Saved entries
++++++++++

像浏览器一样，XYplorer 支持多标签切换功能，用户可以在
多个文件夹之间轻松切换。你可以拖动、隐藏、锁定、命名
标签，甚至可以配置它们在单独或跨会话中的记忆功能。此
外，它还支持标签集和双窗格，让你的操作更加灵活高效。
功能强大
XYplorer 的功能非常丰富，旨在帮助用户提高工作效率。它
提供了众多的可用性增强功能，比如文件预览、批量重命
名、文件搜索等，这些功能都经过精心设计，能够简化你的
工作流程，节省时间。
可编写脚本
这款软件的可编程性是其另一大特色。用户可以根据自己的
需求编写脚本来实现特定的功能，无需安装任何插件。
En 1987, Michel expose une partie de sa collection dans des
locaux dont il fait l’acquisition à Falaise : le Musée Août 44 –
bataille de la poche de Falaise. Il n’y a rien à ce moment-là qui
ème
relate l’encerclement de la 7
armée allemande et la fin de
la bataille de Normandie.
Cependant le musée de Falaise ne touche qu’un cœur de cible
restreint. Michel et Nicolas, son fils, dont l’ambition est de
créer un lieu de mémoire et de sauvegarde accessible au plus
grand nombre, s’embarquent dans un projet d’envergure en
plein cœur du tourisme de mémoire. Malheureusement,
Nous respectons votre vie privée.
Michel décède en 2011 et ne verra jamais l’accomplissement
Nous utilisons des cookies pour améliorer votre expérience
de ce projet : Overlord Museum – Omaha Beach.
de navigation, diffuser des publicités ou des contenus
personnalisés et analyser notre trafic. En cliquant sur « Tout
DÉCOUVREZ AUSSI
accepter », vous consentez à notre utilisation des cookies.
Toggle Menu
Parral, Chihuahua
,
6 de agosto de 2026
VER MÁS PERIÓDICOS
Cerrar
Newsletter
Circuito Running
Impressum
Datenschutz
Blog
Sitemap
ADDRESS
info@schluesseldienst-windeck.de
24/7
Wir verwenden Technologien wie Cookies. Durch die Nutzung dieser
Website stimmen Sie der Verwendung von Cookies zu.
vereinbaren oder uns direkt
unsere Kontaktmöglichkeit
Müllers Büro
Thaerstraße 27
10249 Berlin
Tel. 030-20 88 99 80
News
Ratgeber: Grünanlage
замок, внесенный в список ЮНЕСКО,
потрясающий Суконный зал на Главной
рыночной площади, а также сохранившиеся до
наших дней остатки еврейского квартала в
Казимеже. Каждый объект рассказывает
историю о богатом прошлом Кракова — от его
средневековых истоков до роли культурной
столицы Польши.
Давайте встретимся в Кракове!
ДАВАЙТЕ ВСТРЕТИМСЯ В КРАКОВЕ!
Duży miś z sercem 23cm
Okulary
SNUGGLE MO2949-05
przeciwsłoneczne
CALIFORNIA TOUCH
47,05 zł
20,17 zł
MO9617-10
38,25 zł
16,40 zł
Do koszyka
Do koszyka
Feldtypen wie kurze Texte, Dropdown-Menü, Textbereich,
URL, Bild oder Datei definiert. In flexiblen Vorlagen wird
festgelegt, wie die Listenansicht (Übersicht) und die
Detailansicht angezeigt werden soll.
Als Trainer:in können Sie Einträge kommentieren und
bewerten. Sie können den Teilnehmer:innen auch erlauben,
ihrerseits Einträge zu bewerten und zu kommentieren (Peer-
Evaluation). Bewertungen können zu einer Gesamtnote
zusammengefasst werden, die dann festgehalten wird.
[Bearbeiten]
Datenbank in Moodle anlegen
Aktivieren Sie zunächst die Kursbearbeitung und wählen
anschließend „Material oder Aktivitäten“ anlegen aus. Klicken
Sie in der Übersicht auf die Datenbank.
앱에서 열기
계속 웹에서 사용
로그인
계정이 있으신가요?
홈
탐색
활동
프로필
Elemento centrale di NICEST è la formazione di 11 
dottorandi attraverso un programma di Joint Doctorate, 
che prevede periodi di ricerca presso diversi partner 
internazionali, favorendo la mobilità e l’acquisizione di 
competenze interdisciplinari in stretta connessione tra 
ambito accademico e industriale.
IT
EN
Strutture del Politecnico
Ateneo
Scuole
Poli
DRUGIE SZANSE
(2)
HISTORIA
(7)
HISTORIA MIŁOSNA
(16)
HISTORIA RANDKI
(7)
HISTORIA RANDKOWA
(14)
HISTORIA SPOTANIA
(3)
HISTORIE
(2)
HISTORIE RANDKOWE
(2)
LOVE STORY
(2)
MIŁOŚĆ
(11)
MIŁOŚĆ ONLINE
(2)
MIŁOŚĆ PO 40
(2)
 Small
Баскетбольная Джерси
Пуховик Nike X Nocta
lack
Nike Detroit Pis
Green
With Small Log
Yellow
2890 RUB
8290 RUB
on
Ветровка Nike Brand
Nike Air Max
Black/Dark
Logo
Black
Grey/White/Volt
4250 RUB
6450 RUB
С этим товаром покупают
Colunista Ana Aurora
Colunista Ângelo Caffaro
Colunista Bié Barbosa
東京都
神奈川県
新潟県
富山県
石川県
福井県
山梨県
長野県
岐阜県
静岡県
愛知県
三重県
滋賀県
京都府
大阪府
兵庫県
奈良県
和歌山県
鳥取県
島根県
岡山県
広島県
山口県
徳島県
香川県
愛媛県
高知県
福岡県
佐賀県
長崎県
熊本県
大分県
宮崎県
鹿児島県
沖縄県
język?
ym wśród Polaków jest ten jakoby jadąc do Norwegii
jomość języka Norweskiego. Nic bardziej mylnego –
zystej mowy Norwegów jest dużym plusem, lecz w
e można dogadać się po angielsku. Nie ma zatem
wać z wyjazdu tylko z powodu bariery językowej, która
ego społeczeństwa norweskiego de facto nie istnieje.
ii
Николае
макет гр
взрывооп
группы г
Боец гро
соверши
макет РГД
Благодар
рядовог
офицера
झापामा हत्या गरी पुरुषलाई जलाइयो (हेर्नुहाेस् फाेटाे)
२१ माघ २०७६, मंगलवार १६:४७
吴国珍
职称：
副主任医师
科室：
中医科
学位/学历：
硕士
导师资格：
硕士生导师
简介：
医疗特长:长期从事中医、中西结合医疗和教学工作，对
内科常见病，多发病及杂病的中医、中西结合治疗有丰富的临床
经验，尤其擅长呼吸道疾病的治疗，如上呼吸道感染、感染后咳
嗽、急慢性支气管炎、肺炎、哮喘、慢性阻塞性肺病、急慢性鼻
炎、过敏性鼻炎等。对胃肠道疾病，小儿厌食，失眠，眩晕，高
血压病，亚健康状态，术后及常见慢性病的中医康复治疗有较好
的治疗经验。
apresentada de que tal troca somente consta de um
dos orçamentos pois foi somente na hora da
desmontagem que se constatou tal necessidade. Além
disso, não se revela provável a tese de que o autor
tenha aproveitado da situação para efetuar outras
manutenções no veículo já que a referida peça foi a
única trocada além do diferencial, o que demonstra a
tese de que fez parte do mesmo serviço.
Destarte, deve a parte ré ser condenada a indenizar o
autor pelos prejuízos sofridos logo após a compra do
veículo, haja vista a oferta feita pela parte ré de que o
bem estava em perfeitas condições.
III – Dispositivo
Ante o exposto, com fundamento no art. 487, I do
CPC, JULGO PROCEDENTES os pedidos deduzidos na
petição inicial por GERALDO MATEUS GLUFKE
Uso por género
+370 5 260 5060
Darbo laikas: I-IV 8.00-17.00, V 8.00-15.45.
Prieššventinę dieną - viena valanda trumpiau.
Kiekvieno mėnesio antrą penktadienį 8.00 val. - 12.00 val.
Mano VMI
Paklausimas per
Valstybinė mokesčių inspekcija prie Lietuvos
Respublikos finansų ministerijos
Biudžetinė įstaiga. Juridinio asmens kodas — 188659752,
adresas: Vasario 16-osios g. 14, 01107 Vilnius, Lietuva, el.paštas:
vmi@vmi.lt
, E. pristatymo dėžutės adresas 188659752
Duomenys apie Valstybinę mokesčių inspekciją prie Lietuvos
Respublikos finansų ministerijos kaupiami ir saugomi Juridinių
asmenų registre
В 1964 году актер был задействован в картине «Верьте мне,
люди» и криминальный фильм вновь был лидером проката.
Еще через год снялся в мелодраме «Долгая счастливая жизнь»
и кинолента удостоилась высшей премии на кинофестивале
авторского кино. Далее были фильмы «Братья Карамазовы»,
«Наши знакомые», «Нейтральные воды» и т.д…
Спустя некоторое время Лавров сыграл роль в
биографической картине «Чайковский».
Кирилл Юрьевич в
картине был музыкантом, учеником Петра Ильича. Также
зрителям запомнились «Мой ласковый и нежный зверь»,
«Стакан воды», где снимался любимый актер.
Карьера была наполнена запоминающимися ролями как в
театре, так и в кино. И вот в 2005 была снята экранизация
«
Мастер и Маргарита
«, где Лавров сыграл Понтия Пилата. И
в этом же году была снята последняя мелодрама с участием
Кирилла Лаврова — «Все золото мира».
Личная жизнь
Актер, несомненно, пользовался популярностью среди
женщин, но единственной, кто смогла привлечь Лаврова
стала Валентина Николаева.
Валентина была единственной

++++++++++

Work request »
Render the stretch from the very beginning of the rows through the line containing "Nous respectons votre vie privée.", both ends included, as a numbered list with blank lines omitted.

Response to the exercise »
1. 像浏览器一样，XYplorer 支持多标签切换功能，用户可以在
2. 多个文件夹之间轻松切换。你可以拖动、隐藏、锁定、命名
3. 标签，甚至可以配置它们在单独或跨会话中的记忆功能。此
4. 外，它还支持标签集和双窗格，让你的操作更加灵活高效。
5. 功能强大
6. XYplorer 的功能非常丰富，旨在帮助用户提高工作效率。它
7. 提供了众多的可用性增强功能，比如文件预览、批量重命
8. 名、文件搜索等，这些功能都经过精心设计，能够简化你的
9. 工作流程，节省时间。
10. 可编写脚本
11. 这款软件的可编程性是其另一大特色。用户可以根据自己的
12. 需求编写脚本来实现特定的功能，无需安装任何插件。
13. En 1987, Michel expose une partie de sa collection dans des
14. locaux dont il fait l’acquisition à Falaise : le Musée Août 44 –
15. bataille de la poche de Falaise. Il n’y a rien à ce moment-là qui
16. ème
17. relate l’encerclement de la 7
18. armée allemande et la fin de
19. la bataille de Normandie.
20. Cependant le musée de Falaise ne touche qu’un cœur de cible
21. restreint. Michel et Nicolas, son fils, dont l’ambition est de
22. créer un lieu de mémoire et de sauvegarde accessible au plus
23. grand nombre, s’embarquent dans un projet d’envergure en
24. plein cœur du tourisme de mémoire. Malheureusement,
25. Nous respectons votre vie privée.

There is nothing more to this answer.